**Lesetext:**
Als Moderator hatte man sich Michael Hametner aufs Podium geholt. Literatur aus Sachsen-Anhalt sei ja gar nicht als Literatur aus Sachsen-Anhalt identifizierbar, raunte Hametner ins Mikrofon, als befände er sich auf einer Life-Schaltung zur Buchmesse. Prosa aus dem Lande spiele überregional kaum eine Rolle, die Lyrik ginge gerade so, und Sachsen und Thüringen stünden besser da. Und gleich noch etwas: Große Talente kämen ohne Literaturförderung aus, und nur die Talentlosen fordern die Förderung.

Mit der Frage, was denn den Podiumsteilnehmern in der Förderlandschaft fehle, wandte er sich an Kai Agthe, Dozent für Literaturwissenschaft an der MLU und natürlich Autor. Es fehlte ihm eigentlich nichts, und im übrigen habe das Land eine hervorragende Lyrikerin, Juliane Liebert zum Beispiel. Es ginge darum, jungen Schriftstellern ein Podium zu geben.

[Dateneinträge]

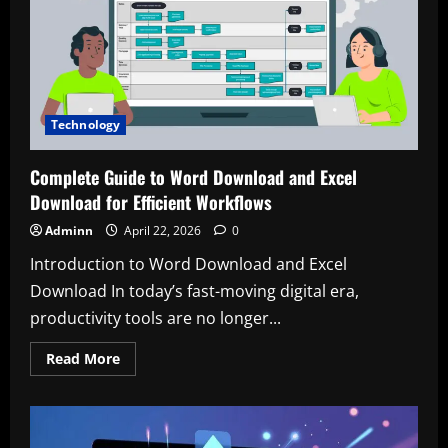
Modern
Cycling
Technology
Technology
Complete Guide to Word Download and Excel
Download for Efficient Workflows
Adminn
April 22, 2026
0
Introduction to Word Download and Excel
Download In today’s fast-moving digital era,
productivity tools are no longer...
Read
Read More
more
about
Complete
Guide
to
Word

**Arbeitsauftrag 1:** Gib die Stelle aus dem Lesetext zwischen „Als Moderator hatte“ und „Podium zu geben.“, beide eingeschlossen, wortgetreu wieder.
**Arbeitsauftrag 2:** Erkläre in ein bis drei Sätzen, wie Kai Agthe laut Lesetext auf die Frage antwortet, was den Podiumsteilnehmern in der Förderlandschaft fehle.
Das Material spielt hierbei keine Rolle.

**Schriftliche Antwort 1:**
Als Moderator hatte man sich Michael Hametner aufs Podium geholt. Literatur aus Sachsen-Anhalt sei ja gar nicht als Literatur aus Sachsen-Anhalt identifizierbar, raunte Hametner ins Mikrofon, als befände er sich auf einer Life-Schaltung zur Buchmesse. Prosa aus dem Lande spiele überregional kaum eine Rolle, die Lyrik ginge gerade so, und Sachsen und Thüringen stünden besser da. Und gleich noch etwas: Große Talente kämen ohne Literaturförderung aus, und nur die Talentlosen fordern die Förderung.

Mit der Frage, was denn den Podiumsteilnehmern in der Förderlandschaft fehle, wandte er sich an Kai Agthe, Dozent für Literaturwissenschaft an der MLU und natürlich Autor. Es fehlte ihm eigentlich nichts, und im übrigen habe das Land eine hervorragende Lyrikerin, Juliane Liebert zum Beispiel. Es ginge darum, jungen Schriftstellern ein Podium zu geben.

**Schriftliche Antwort 2:** Ihm fehle eigentlich nichts, und das Land habe im Übrigen eine hervorragende Lyrikerin, zum Beispiel Juliane Liebert. Es gehe darum, jungen Schriftstellern ein Podium zu geben.